- Born: Château du Bot, Quimerc'h, Brittany, France
- Died: Le Hohwald, Bas-Rhin, France
- Occupations: Soldier, administrator and diplomat
- Known for: First French consul in Jerusalem

= Gabriel de Lantivy de Kerveno =

French soldier, administrator and diplomat (1792–1866)

Gabriel Marie Jean Benoit de Lantivy de Kerveno (24 March 1792 – 27 May 1866) was a French soldier, administrator and diplomat.

==Early years==

Gabriel de Lantivy de Kerveno was born in Château du Bot, Quimerch, Pont-de-Buis-lès-Quimerch, Finistère, on 24 March 1792.
His parents were Jacques Louis Alexandre de Lantivy de Kerveno and Félicité Conen de Saint-Luc (1764–1804).
He was appointed page to the Emperor Napoleon on 18 October 1807.
He became a lieutenant of the 1st regiment of Chasseurs à Cheval de la Garde Impériale on 20 July 1810.
He campaigned in Germany in 1810 and 1811, and in the French invasion of Russia in 1812. He was distinguished at Krasnoe on 14 August 1812 where he took a cannon. He was a member of the Escadron sacré (Sacred Squadron) that protected the Emperor during the final retreat.
Part of his right foot was amputated after being frozen, and he left the army.

Gabriel de Lantivy was sub-prefect of Montmorillon from 20 May 1813 to 31 January 1819.
In 1815 he married Marie le Feuvre de la Faluère (c. 1795–1834).
They had one child, Ester de Lantivy de Kerveno (1822–80).
Gabriel de Lantivy was made a knight of the Order of Saint Louis on 29 February 1816.
He was appointed sub-prefect of Châtillon-sur-Seine (from 28 March 1822), of Chalon-sur-Saône (from 8 January 1823) and of Le Havre (from 5 February 1823).

==Prefect==

Comte Gabriel de Lantivy de Kerveno was appointed prefect of the department of Corsica on 29 June 1824, succeeding Vicomte Antoine Louis Ange Elysée de Suleau.
The Palais Lantivy, the administrative seat of the prefecture, was authorized by a royal ordinance dated 25 September 1822, and is named after Gabriel de Lantivy.
He laid the first stone on 2 July 1826. (Note: The Palais Lantivy was completed in 1830, but was not occupied by the prefect until 15 September 1837, when Honoré Jourdan du Var took possession.)
He was succeeded on 3 March 1828 by Joseph Jérôme Hilaire Angellier.
He was prefect of Basses-Alpes (from 3 March 1828).
He was named Maître des requêtes at the Council of State on 1 November 1826, and served from 12 November 1828 to 20 August 1830.
He was prefect of Lot (20 April – 19 August 1830).

==Consul==

De Lantivy was the first French consul in Jerusalem, where he served in 1843–44.
He was present at a time when the European powers were competing for influence.
He reported to his minister that "The Anglicans are striving to attract the Jews of Jerusalem, as they already have the Druze in Lebanon, so as to cut this population off from the influence of French patronage." He noted that the Anglicans had set up a well-equipped hospital and pharmacy, and had brought in a physician and an architect. He wrote, "I consider it urgent to establish two Catholic institution in Jerusalem—that will obviously be French as well—so as to balance the opposing influences of the Anglicans and the Greco-Russians.

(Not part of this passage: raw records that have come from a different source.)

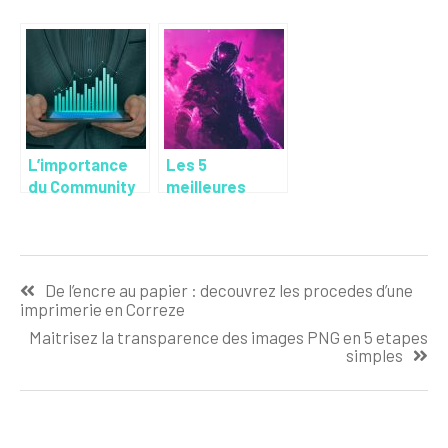
L’importance
Les 5
du Community
meilleures
management
bannières
Fortnite pour
votre chaîne
Navigation
Youtube : L’IA
De l’encre au papier : decouvrez les procedes d’une
comme
de
imprimerie en Correze
designer ultime
l’article
Maitrisez la transparence des images PNG en 5 etapes
simples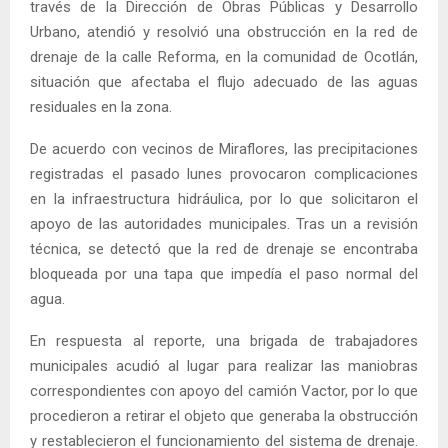
través de la Dirección de Obras Públicas y Desarrollo
Urbano, atendió y resolvió una obstrucción en la red de
drenaje de la calle Reforma, en la comunidad de Ocotlán,
situación que afectaba el flujo adecuado de las aguas
residuales en la zona.
De acuerdo con vecinos de Miraflores, las precipitaciones
registradas el pasado lunes provocaron complicaciones
en la infraestructura hidráulica, por lo que solicitaron el
apoyo de las autoridades municipales. Tras un a revisión
técnica, se detectó que la red de drenaje se encontraba
bloqueada por una tapa que impedía el paso normal del
agua.
En respuesta al reporte, una brigada de trabajadores
municipales acudió al lugar para realizar las maniobras
correspondientes con apoyo del camión Vactor, por lo que
procedieron a retirar el objeto que generaba la obstrucción
y restablecieron el funcionamiento del sistema de drenaje.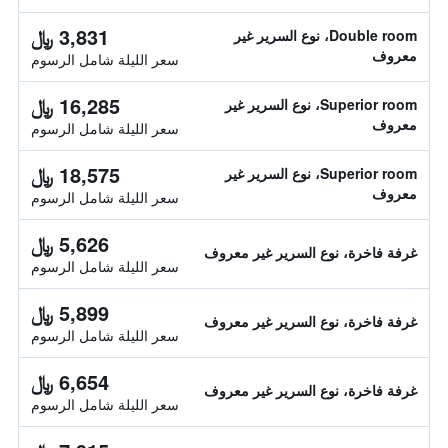
3,831 ﷼
Double room، نوع السرير غير
معروف
سعر الليلة شامل الرسوم
16,285 ﷼
Superior room، نوع السرير غير
معروف
سعر الليلة شامل الرسوم
18,575 ﷼
Superior room، نوع السرير غير
معروف
سعر الليلة شامل الرسوم
5,626 ﷼
غرفة فاخرة، نوع السرير غير معروف
سعر الليلة شامل الرسوم
5,899 ﷼
غرفة فاخرة، نوع السرير غير معروف
سعر الليلة شامل الرسوم
6,654 ﷼
غرفة فاخرة، نوع السرير غير معروف
سعر الليلة شامل الرسوم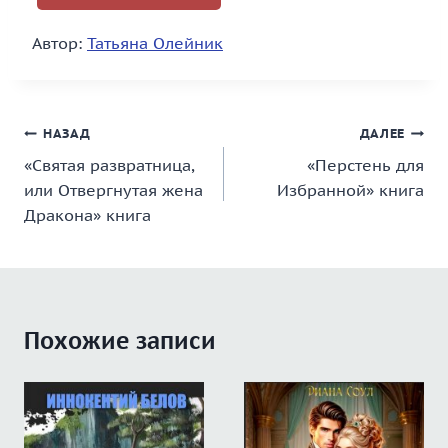
Автор:
Татьяна Олейник
Навигация
НАЗАД
ДАЛЕЕ
«Святая развратница,
«Перстень для
по
или Отвергнутая жена
Избранной» книга
записям
Дракона» книга
Похожие записи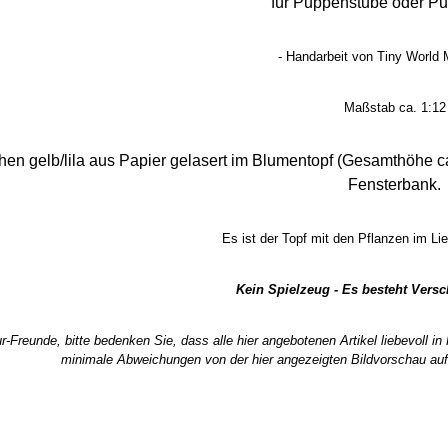
für Puppenstube oder P
- Handarbeit von Tiny World M
Maßstab ca. 1:12
chen gelb/lila aus Papier gelasert im Blumentopf (Gesamthöhe c
Fensterbank.
Es ist der Topf mit den Pflanzen im Li
Kein Spielzeug - Es besteht Vers
r-Freunde, bitte bedenken Sie, dass alle hier angebotenen Artikel liebevoll i
minimale Abweichungen von der hier angezeigten Bildvorschau auf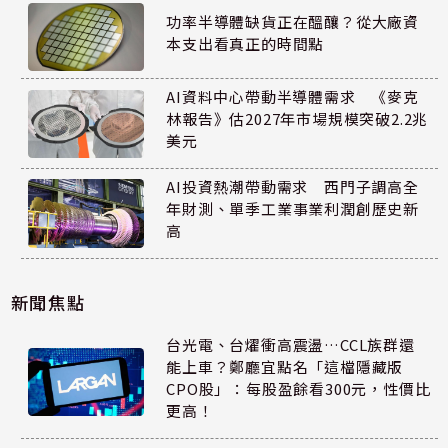
功率半導體缺貨正在醞釀？從大廠資
本支出看真正的時間點
AI資料中心帶動半導體需求 《麥克
林報告》估2027年市場規模突破2.2兆
美元
AI投資熱潮帶動需求 西門子調高全
年財測、單季工業事業利潤創歷史新
高
新聞焦點
台光電、台燿衝高震盪…CCL族群還
能上車？鄭廳宜點名「這檔隱藏版
CPO股」：每股盈餘看300元，性價比
更高！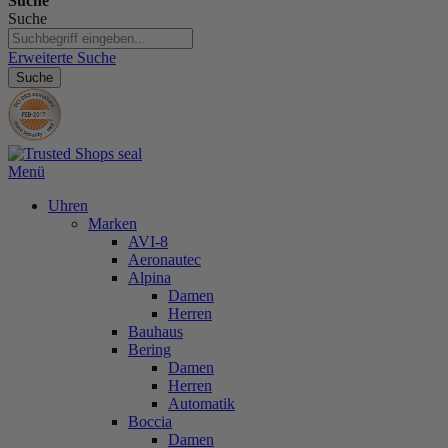
Suche
Suche
Erweiterte Suche
Suche
Menü
Uhren
Marken
AVI-8
Aeronautec
Alpina
Damen
Herren
Bauhaus
Bering
Damen
Herren
Automatik
Boccia
Damen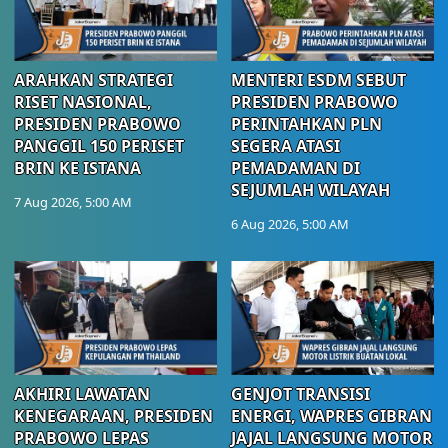
ARAHKAN STRATEGI
MENTERI ESDM SEBUT
RISET NASIONAL,
PRESIDEN PRABOWO
PRESIDEN PRABOWO
PERINTAHKAN PLN
PANGGIL 150 PERISET
SEGERA ATASI
BRIN KE ISTANA
PEMADAMAN DI
SEJUMLAH WILAYAH
7 Aug 2026, 5:00 AM
6 Aug 2026, 5:00 AM
AKHIRI LAWATAN
GENJOT TRANSISI
KENEGARAAN, PRESIDEN
ENERGI, WAPRES GIBRAN
PRABOWO LEPAS
JAJAL LANGSUNG MOTOR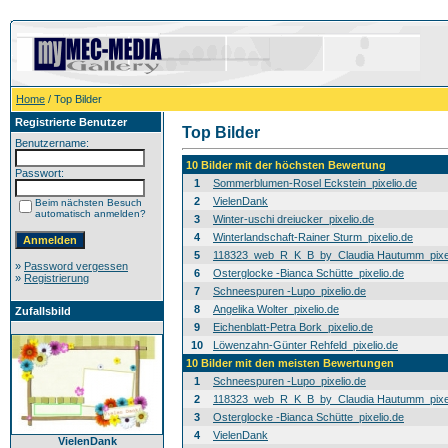
Home
/ Top Bilder
Registrierte Benutzer
Top Bilder
Benutzername:
10 Bilder mit der höchsten Bewertung
Passwort:
1
Sommerblumen-Rosel Eckstein_pixelio.de
2
VielenDank
Beim nächsten Besuch
automatisch anmelden?
3
Winter-uschi dreiucker_pixelio.de
4
Winterlandschaft-Rainer Sturm_pixelio.de
5
118323_web_R_K_B_by_Claudia Hautumm_pixel
»
Password vergessen
6
Osterglocke -Bianca Schütte_pixelio.de
»
Registrierung
7
Schneespuren -Lupo_pixelio.de
8
Angelika Wolter_pixelio.de
Zufallsbild
9
Eichenblatt-Petra Bork_pixelio.de
10
Löwenzahn-Günter Rehfeld_pixelio.de
10 Bilder mit den meisten Bewertungen
1
Schneespuren -Lupo_pixelio.de
2
118323_web_R_K_B_by_Claudia Hautumm_pixel
3
Osterglocke -Bianca Schütte_pixelio.de
4
VielenDank
VielenDank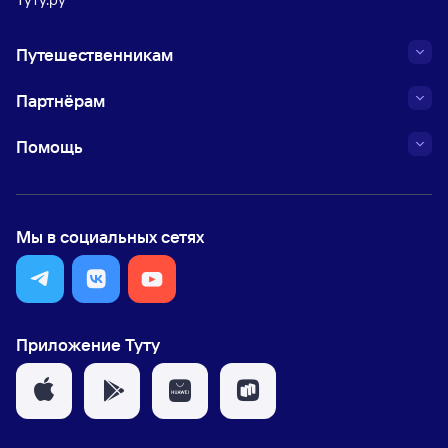
Путешественникам
Партнёрам
Помощь
Мы в социальных сетях
Приложение Туту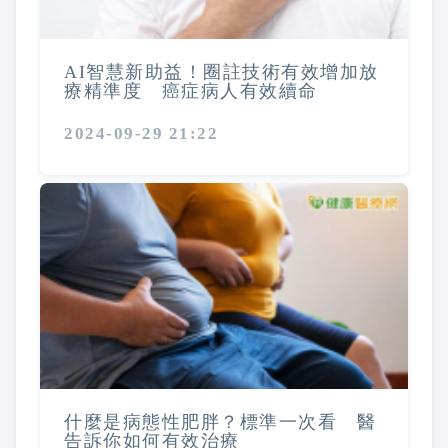
AI智慧新助益！圈註技術有效增加放
療精準度 癌症病人有效續命
2024-09-29 21:22
什麼是病態性肥胖？標準一次看 醫
告訴你如何有效治療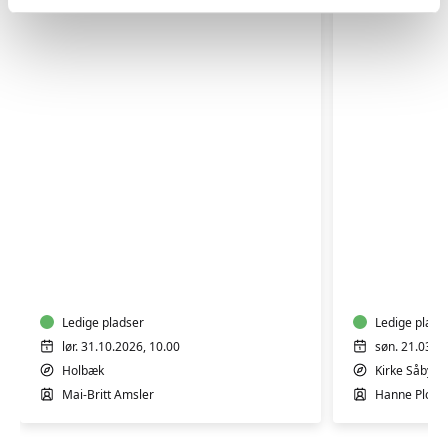
FORÅR/P
SILKETRYK
-
BLOMSTE
Ledige pladser
Ledige plads
lør. 31.10.2026, 10.00
søn. 21.03.2
Holbæk
Kirke Såby
Mai-Britt Amsler
Hanne Ploug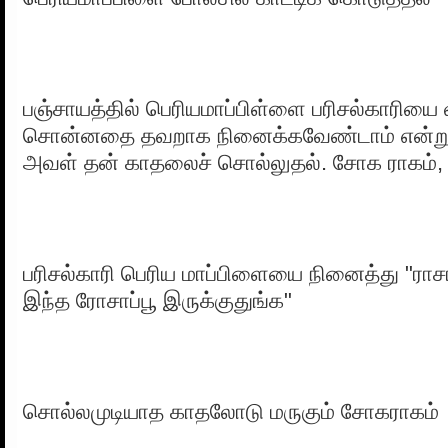
பஞ்சாயத்தில் பெரியமாப்பிள்ளை பரிசல்காரியை 
சொன்னதை தவறாக நினைக்கவேண்டாம் என்று
அவள் தன் காதலைச் சொல்லுதல். சோக ராகம
பரிசல்காரி பெரிய மாப்பிளையை நினைத்து "ரா
இந்த ரோசாப்பூ இருக்குதுங்க"
சொல்லமுடியாத காதலோடு மருகும் சோகராகம்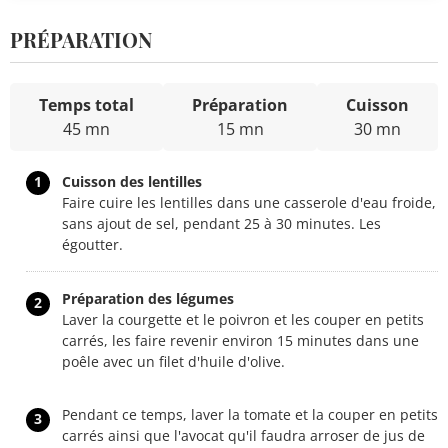
PRÉPARATION
Temps total
Préparation
Cuisson
45 mn
15 mn
30 mn
1
Cuisson des lentilles
Faire cuire les lentilles dans une casserole d'eau froide,
sans ajout de sel, pendant 25 à 30 minutes. Les
égoutter.
Préparation des légumes
2
Laver la courgette et le poivron et les couper en petits
carrés, les faire revenir environ 15 minutes dans une
poêle avec un filet d'huile d'olive.
Pendant ce temps, laver la tomate et la couper en petits
3
carrés ainsi que l'avocat qu'il faudra arroser de jus de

De Lantivy was later appointed Consul General of France in Bremen (1846) and in Dublin, Ireland (1852).
He was made a knight and then an officer of the Legion of Honour, a grand officer of the Ordre équestre du Saint-Sépulcre de Jérusalem, and was awarded the Saint Helena Medal.
He died in Le Hohwald, Barr, Bas-Rhin on 27 May 1866.